→ **Work item**
Can you put every line of the material below into a numbered list, skipping blank lines and leaving the pictures out?

→ **Data block**
---*---
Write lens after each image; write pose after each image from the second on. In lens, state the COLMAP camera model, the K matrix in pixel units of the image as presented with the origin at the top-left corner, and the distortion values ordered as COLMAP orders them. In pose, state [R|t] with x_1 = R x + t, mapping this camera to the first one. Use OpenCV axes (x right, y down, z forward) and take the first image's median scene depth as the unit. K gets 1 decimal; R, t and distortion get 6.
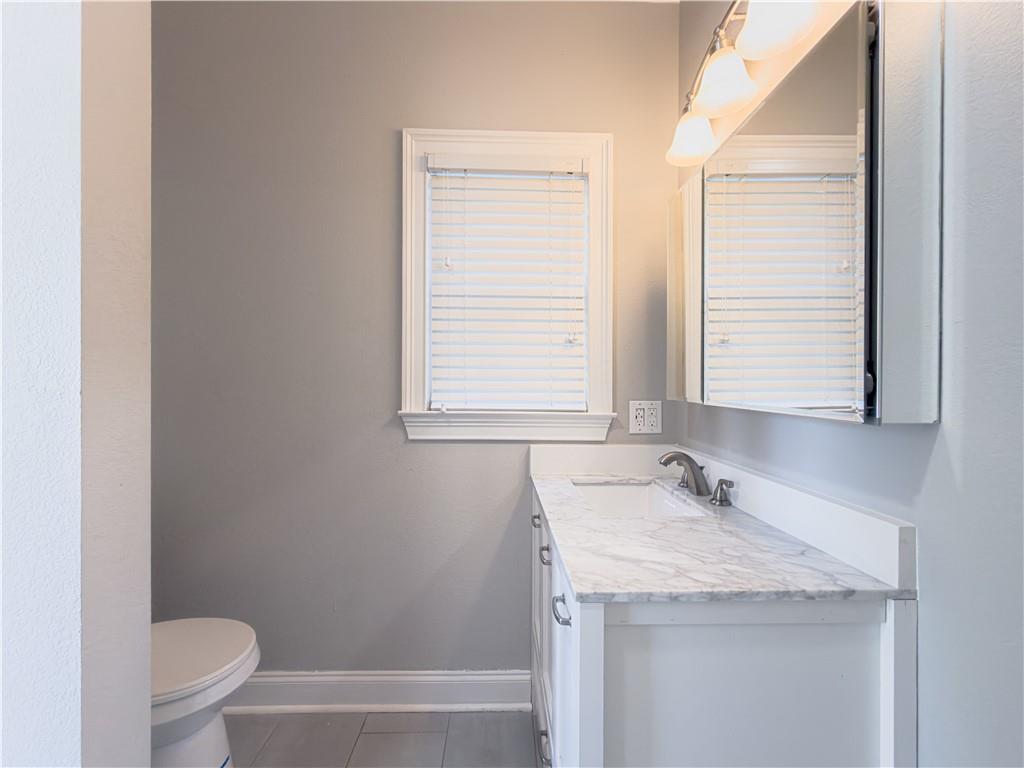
lens RADIAL K [[421.3, 0, 512.0], [0, 421.3, 384.0], [0, 0, 1]] dist [0.000377, 0.000012]
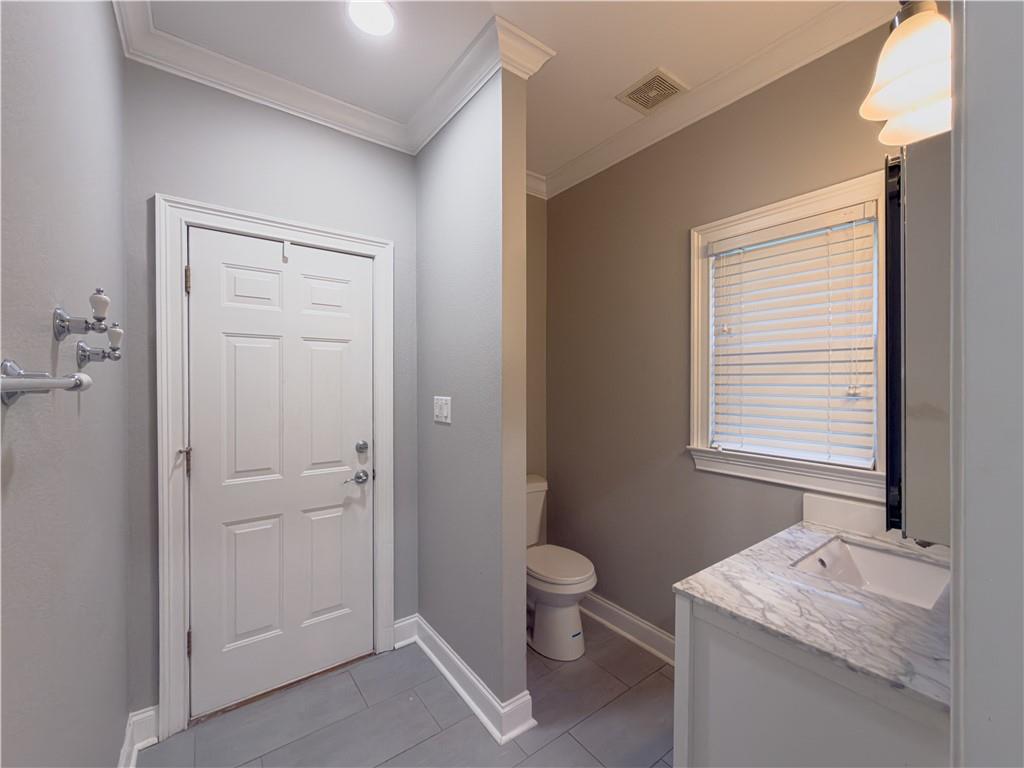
lens RADIAL K [[421.3, 0, 512.0], [0, 421.3, 384.0], [0, 0, 1]] dist [0.000377, 0.000012]
pose [[0.574317, -0.001585, -0.818632, 0.492165], [-0.001127, 0.999996, -0.002726, -0.124834], [0.818632, 0.002488, 0.574312, -0.200517]]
---*---
→ **Solution to this task**
1. Write lens after each image; write pose after each image from the second on. In lens, state the COLMAP camera model, the K matrix in pixel units of the image as presented with the origin at the top-left corner, and the distortion values ordered as COLMAP orders them. In pose, state [R|t] with x_1 = R x + t, mapping this camera to the first one. Use OpenCV axes (x right, y down, z forward) and take the first image's median scene depth as the unit. K gets 1 decimal; R, t and distortion get 6.
2. lens RADIAL K [[421.3, 0, 512.0], [0, 421.3, 384.0], [0, 0, 1]] dist [0.000377, 0.000012]
3. lens RADIAL K [[421.3, 0, 512.0], [0, 421.3, 384.0], [0, 0, 1]] dist [0.000377, 0.000012]
4. pose [[0.574317, -0.001585, -0.818632, 0.492165], [-0.001127, 0.999996, -0.002726, -0.124834], [0.818632, 0.002488, 0.574312, -0.200517]]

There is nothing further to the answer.